Without going through the unpleasant effort of ranking races in terms of extraversion, mental stability, and attractiveness, I would rank the genetic predisposition of races/ethnicities in the current environment to be:
French
Hajnal Europeans (English, Dutch, Germans, etc)
Oceanic people, Central Asians, and Indonesians (not sure where to rank these)
Slavs, Southern Europeans, Ashk Jews, Mestizos, Mulattos, MENAs and Finns/Estonians
Most mixed-race people
Sub-Saharan Africans and Subcontinentals (Asian Indians, Bengalis, Pakistanis)
South Eastern Asians
North Eastern Asians
I ranked Hajnal’s genetic fertility above what would be expected from the three main phenotypes due to the fact that the current international mating environment most resembles that of Hajnal Europe, which likely enables their (unusually high) ferility. The French benefit from the hajnal phenotype as well as the breeder selection effect, where populations that go through demographic transitions earlier should, over time, become more genetically predisposed to having children. East Asians and Subcontinentals operated in an environment where most marriages were arranged, as such their personalities are not as well-adapted to a competitive and open mating market. Sub-Saharan Africans, despite being extraverted, do not seem to be that interested in intentionally having children; for this reason I predict them to have unexpectedly low levels of fertility in the future. Mixed race people will have unusually low levels of fertility due to two reasons: people generally have a same-race preference for mates, and that interracial daters are probably selected for phenotypes that are negatively causal for fertility.

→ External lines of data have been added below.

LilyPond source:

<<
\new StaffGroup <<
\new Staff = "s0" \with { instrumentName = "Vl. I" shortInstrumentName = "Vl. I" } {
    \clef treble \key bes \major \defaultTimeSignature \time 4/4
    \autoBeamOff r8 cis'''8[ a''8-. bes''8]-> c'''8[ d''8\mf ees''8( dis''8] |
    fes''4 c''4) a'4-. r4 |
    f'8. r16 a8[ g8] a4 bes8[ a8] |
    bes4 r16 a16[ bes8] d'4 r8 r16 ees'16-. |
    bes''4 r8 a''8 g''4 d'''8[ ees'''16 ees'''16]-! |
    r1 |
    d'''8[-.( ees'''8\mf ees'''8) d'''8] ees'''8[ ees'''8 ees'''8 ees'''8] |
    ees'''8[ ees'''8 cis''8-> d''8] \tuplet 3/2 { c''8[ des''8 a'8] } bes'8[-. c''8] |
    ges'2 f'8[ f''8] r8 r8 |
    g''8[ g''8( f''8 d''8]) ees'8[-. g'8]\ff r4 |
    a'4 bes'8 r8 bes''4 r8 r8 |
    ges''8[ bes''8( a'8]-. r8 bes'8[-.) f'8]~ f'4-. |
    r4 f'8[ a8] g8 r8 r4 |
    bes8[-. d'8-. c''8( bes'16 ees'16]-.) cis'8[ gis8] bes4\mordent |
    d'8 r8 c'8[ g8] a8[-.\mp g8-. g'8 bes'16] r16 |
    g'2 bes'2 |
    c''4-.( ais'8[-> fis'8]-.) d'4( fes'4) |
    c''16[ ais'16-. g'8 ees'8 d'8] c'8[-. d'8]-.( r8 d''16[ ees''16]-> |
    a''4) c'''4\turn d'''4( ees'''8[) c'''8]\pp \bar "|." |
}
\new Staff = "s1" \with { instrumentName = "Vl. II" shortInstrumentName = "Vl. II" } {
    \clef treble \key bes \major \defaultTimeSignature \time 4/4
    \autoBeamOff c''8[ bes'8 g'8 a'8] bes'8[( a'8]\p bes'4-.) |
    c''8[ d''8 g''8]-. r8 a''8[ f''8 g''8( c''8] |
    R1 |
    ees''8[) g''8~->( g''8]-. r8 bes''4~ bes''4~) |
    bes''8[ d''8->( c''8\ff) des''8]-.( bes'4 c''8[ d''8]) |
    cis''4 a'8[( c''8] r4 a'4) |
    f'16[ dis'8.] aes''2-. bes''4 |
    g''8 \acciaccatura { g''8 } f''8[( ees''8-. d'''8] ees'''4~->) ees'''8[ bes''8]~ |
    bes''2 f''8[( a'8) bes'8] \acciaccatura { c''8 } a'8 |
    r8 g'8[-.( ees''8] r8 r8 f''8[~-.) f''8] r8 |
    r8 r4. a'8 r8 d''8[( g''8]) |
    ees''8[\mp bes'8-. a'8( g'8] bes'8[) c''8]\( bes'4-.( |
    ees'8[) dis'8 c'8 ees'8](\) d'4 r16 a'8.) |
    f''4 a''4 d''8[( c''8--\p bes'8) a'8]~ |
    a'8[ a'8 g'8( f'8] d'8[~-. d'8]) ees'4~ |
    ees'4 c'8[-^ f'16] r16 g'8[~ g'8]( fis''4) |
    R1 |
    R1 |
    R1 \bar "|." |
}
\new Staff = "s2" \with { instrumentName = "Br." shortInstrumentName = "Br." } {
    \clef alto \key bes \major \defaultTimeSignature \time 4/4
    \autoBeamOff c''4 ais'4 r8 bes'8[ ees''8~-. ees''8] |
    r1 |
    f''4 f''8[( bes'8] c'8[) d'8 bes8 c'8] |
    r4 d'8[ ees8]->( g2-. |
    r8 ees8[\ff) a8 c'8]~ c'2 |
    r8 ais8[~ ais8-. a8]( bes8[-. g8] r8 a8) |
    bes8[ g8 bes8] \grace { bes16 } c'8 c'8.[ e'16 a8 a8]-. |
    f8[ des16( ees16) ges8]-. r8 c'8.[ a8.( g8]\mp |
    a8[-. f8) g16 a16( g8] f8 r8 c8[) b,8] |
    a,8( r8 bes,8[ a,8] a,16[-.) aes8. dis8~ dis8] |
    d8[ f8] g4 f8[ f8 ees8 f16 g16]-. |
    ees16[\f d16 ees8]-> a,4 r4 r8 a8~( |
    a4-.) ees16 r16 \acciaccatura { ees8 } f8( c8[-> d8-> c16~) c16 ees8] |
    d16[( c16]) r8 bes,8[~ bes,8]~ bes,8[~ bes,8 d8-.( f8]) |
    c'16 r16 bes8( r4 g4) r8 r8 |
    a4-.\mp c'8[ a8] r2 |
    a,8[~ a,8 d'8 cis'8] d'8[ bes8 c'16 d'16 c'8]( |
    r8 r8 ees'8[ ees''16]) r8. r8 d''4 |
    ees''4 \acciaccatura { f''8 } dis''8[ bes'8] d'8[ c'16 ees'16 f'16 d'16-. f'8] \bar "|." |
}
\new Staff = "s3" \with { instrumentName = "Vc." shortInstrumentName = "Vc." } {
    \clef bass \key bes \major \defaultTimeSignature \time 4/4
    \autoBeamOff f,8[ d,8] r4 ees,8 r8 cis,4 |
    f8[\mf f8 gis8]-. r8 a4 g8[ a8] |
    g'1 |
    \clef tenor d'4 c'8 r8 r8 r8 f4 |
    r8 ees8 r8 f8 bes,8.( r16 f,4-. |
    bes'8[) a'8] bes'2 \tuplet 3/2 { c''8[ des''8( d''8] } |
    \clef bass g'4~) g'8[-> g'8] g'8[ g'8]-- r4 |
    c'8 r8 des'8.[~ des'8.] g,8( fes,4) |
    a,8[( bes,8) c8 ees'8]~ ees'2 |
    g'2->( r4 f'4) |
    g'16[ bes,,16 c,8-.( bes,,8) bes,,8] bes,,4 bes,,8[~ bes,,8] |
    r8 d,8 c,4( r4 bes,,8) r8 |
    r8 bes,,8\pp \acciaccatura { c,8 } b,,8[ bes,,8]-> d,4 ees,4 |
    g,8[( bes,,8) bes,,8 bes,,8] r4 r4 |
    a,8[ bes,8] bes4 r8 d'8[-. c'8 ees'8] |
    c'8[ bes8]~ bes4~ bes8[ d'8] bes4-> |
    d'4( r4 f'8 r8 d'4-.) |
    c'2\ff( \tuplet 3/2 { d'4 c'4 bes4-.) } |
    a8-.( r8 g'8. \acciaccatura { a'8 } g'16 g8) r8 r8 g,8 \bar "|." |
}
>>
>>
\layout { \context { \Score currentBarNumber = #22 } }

Perhaps the reason Turks are so fertile is because their testicles had to become more robust and potent to handle a life of being jostled on horseback. Herodotus says that the Scythians sometimes suffered infertility because they wore pants too often and were always riding around on horseback.
Ashkenazi Jews had explosive birth rates for much of their history and still in religious circles retain high birth rates, so I'm a little surprised you rank them lower than Central Asians.